Structured page parsing data:
────────────────────────────────────────

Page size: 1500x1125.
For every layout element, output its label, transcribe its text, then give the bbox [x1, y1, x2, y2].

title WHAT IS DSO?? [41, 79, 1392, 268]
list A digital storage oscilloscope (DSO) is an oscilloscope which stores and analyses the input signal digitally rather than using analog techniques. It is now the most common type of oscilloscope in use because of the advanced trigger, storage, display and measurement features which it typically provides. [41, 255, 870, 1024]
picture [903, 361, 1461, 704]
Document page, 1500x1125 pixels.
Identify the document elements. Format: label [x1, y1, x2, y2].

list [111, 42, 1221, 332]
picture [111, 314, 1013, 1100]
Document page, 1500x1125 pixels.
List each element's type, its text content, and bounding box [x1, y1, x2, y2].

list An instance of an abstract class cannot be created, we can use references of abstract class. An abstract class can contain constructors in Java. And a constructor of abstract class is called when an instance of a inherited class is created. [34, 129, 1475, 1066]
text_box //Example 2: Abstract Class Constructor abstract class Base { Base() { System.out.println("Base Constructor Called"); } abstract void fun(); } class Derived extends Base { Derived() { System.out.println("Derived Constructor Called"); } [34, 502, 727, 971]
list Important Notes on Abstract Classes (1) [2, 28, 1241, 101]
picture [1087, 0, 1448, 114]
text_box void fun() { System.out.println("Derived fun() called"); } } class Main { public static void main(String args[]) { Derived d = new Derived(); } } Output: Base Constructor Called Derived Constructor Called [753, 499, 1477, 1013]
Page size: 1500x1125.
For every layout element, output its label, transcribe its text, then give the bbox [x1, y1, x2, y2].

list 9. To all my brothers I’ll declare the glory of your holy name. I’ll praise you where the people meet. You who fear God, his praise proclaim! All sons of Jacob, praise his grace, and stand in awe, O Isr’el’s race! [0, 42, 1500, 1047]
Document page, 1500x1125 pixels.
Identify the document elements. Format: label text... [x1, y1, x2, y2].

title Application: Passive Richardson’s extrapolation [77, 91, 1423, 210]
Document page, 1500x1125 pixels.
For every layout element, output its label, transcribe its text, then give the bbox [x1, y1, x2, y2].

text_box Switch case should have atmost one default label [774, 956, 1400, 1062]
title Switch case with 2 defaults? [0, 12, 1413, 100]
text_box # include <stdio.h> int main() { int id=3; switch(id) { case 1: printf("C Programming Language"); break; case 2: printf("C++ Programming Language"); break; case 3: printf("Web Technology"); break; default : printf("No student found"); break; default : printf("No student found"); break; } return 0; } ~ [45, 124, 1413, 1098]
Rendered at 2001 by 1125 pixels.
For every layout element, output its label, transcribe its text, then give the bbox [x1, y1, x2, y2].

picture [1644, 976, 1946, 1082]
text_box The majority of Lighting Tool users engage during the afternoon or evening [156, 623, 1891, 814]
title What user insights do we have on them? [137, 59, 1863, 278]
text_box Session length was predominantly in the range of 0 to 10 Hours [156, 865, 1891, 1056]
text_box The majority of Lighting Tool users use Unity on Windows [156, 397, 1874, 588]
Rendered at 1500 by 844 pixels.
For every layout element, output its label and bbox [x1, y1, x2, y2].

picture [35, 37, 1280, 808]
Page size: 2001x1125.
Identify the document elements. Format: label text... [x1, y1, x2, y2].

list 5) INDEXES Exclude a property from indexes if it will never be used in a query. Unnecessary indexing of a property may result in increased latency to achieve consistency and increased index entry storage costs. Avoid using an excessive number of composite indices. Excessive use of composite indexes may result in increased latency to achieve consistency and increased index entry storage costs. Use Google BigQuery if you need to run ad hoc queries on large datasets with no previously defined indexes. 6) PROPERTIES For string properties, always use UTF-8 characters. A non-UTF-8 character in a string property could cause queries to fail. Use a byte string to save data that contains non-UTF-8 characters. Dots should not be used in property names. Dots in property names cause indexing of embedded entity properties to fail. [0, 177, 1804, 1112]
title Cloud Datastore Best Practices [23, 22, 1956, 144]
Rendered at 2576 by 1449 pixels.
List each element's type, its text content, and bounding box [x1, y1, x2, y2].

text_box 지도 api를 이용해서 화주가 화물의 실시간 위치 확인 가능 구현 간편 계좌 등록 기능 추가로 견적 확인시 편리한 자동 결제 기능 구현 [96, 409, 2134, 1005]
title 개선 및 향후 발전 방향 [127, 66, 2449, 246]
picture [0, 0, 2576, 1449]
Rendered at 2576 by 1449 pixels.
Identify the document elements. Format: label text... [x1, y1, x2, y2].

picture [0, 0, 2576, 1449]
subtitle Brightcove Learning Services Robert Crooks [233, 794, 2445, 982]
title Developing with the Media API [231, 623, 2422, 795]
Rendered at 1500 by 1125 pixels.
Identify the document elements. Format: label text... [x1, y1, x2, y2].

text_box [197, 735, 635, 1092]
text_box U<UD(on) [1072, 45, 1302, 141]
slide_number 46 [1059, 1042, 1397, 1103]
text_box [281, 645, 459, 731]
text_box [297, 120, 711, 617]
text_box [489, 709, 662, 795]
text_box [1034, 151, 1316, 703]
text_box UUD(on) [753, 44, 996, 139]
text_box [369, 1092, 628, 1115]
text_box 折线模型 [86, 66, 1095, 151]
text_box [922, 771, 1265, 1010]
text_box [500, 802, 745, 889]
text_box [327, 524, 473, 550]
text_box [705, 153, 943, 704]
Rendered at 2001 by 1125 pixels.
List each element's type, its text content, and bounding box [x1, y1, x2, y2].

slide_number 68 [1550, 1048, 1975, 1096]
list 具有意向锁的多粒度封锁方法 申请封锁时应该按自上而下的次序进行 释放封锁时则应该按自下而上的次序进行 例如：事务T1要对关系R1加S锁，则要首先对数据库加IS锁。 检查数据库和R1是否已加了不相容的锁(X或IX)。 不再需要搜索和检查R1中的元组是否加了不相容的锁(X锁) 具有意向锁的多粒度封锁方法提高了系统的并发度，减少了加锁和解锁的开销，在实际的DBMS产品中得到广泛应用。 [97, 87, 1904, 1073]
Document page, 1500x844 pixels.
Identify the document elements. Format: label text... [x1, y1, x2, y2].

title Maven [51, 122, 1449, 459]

────────────────────────────────────────

### TASK TO CARRY OUT
Transcribe all of the data exactly, leaving no line out.

### RESPONSE FOR THIS EXERCISE
Page size: 1500x1125.
For every layout element, output its label, transcribe its text, then give the bbox [x1, y1, x2, y2].

title WHAT IS DSO?? [41, 79, 1392, 268]
list A digital storage oscilloscope (DSO) is an oscilloscope which stores and analyses the input signal digitally rather than using analog techniques. It is now the most common type of oscilloscope in use because of the advanced trigger, storage, display and measurement features which it typically provides. [41, 255, 870, 1024]
picture [903, 361, 1461, 704]
Document page, 1500x1125 pixels.
Identify the document elements. Format: label [x1, y1, x2, y2].

list [111, 42, 1221, 332]
picture [111, 314, 1013, 1100]
Document page, 1500x1125 pixels.
List each element's type, its text content, and bounding box [x1, y1, x2, y2].

list An instance of an abstract class cannot be created, we can use references of abstract class. An abstract class can contain constructors in Java. And a constructor of abstract class is called when an instance of a inherited class is created. [34, 129, 1475, 1066]
text_box //Example 2: Abstract Class Constructor abstract class Base { Base() { System.out.println("Base Constructor Called"); } abstract void fun(); } class Derived extends Base { Derived() { System.out.println("Derived Constructor Called"); } [34, 502, 727, 971]
list Important Notes on Abstract Classes (1) [2, 28, 1241, 101]
picture [1087, 0, 1448, 114]
text_box void fun() { System.out.println("Derived fun() called"); } } class Main { public static void main(String args[]) { Derived d = new Derived(); } } Output: Base Constructor Called Derived Constructor Called [753, 499, 1477, 1013]
Page size: 1500x1125.
For every layout element, output its label, transcribe its text, then give the bbox [x1, y1, x2, y2].

list 9. To all my brothers I’ll declare the glory of your holy name. I’ll praise you where the people meet. You who fear God, his praise proclaim! All sons of Jacob, praise his grace, and stand in awe, O Isr’el’s race! [0, 42, 1500, 1047]
Document page, 1500x1125 pixels.
Identify the document elements. Format: label text... [x1, y1, x2, y2].

title Application: Passive Richardson’s extrapolation [77, 91, 1423, 210]
Document page, 1500x1125 pixels.
For every layout element, output its label, transcribe its text, then give the bbox [x1, y1, x2, y2].

text_box Switch case should have atmost one default label [774, 956, 1400, 1062]
title Switch case with 2 defaults? [0, 12, 1413, 100]
text_box # include <stdio.h> int main() { int id=3; switch(id) { case 1: printf("C Programming Language"); break; case 2: printf("C++ Programming Language"); break; case 3: printf("Web Technology"); break; default : printf("No student found"); break; default : printf("No student found"); break; } return 0; } ~ [45, 124, 1413, 1098]
Rendered at 2001 by 1125 pixels.
For every layout element, output its label, transcribe its text, then give the bbox [x1, y1, x2, y2].

picture [1644, 976, 1946, 1082]
text_box The majority of Lighting Tool users engage during the afternoon or evening [156, 623, 1891, 814]
title What user insights do we have on them? [137, 59, 1863, 278]
text_box Session length was predominantly in the range of 0 to 10 Hours [156, 865, 1891, 1056]
text_box The majority of Lighting Tool users use Unity on Windows [156, 397, 1874, 588]
Rendered at 1500 by 844 pixels.
For every layout element, output its label and bbox [x1, y1, x2, y2].

picture [35, 37, 1280, 808]
Page size: 2001x1125.
Identify the document elements. Format: label text... [x1, y1, x2, y2].

list 5) INDEXES Exclude a property from indexes if it will never be used in a query. Unnecessary indexing of a property may result in increased latency to achieve consistency and increased index entry storage costs. Avoid using an excessive number of composite indices. Excessive use of composite indexes may result in increased latency to achieve consistency and increased index entry storage costs. Use Google BigQuery if you need to run ad hoc queries on large datasets with no previously defined indexes. 6) PROPERTIES For string properties, always use UTF-8 characters. A non-UTF-8 character in a string property could cause queries to fail. Use a byte string to save data that contains non-UTF-8 characters. Dots should not be used in property names. Dots in property names cause indexing of embedded entity properties to fail. [0, 177, 1804, 1112]
title Cloud Datastore Best Practices [23, 22, 1956, 144]
Rendered at 2576 by 1449 pixels.
List each element's type, its text content, and bounding box [x1, y1, x2, y2].

text_box 지도 api를 이용해서 화주가 화물의 실시간 위치 확인 가능 구현 간편 계좌 등록 기능 추가로 견적 확인시 편리한 자동 결제 기능 구현 [96, 409, 2134, 1005]
title 개선 및 향후 발전 방향 [127, 66, 2449, 246]
picture [0, 0, 2576, 1449]
Rendered at 2576 by 1449 pixels.
Identify the document elements. Format: label text... [x1, y1, x2, y2].

picture [0, 0, 2576, 1449]
subtitle Brightcove Learning Services Robert Crooks [233, 794, 2445, 982]
title Developing with the Media API [231, 623, 2422, 795]
Rendered at 1500 by 1125 pixels.
Identify the document elements. Format: label text... [x1, y1, x2, y2].

text_box [197, 735, 635, 1092]
text_box U<UD(on) [1072, 45, 1302, 141]
slide_number 46 [1059, 1042, 1397, 1103]
text_box [281, 645, 459, 731]
text_box [297, 120, 711, 617]
text_box [489, 709, 662, 795]
text_box [1034, 151, 1316, 703]
text_box UUD(on) [753, 44, 996, 139]
text_box [369, 1092, 628, 1115]
text_box 折线模型 [86, 66, 1095, 151]
text_box [922, 771, 1265, 1010]
text_box [500, 802, 745, 889]
text_box [327, 524, 473, 550]
text_box [705, 153, 943, 704]
Rendered at 2001 by 1125 pixels.
List each element's type, its text content, and bounding box [x1, y1, x2, y2].

slide_number 68 [1550, 1048, 1975, 1096]
list 具有意向锁的多粒度封锁方法 申请封锁时应该按自上而下的次序进行 释放封锁时则应该按自下而上的次序进行 例如：事务T1要对关系R1加S锁，则要首先对数据库加IS锁。 检查数据库和R1是否已加了不相容的锁(X或IX)。 不再需要搜索和检查R1中的元组是否加了不相容的锁(X锁) 具有意向锁的多粒度封锁方法提高了系统的并发度，减少了加锁和解锁的开销，在实际的DBMS产品中得到广泛应用。 [97, 87, 1904, 1073]
Document page, 1500x844 pixels.
Identify the document elements. Format: label text... [x1, y1, x2, y2].

title Maven [51, 122, 1449, 459]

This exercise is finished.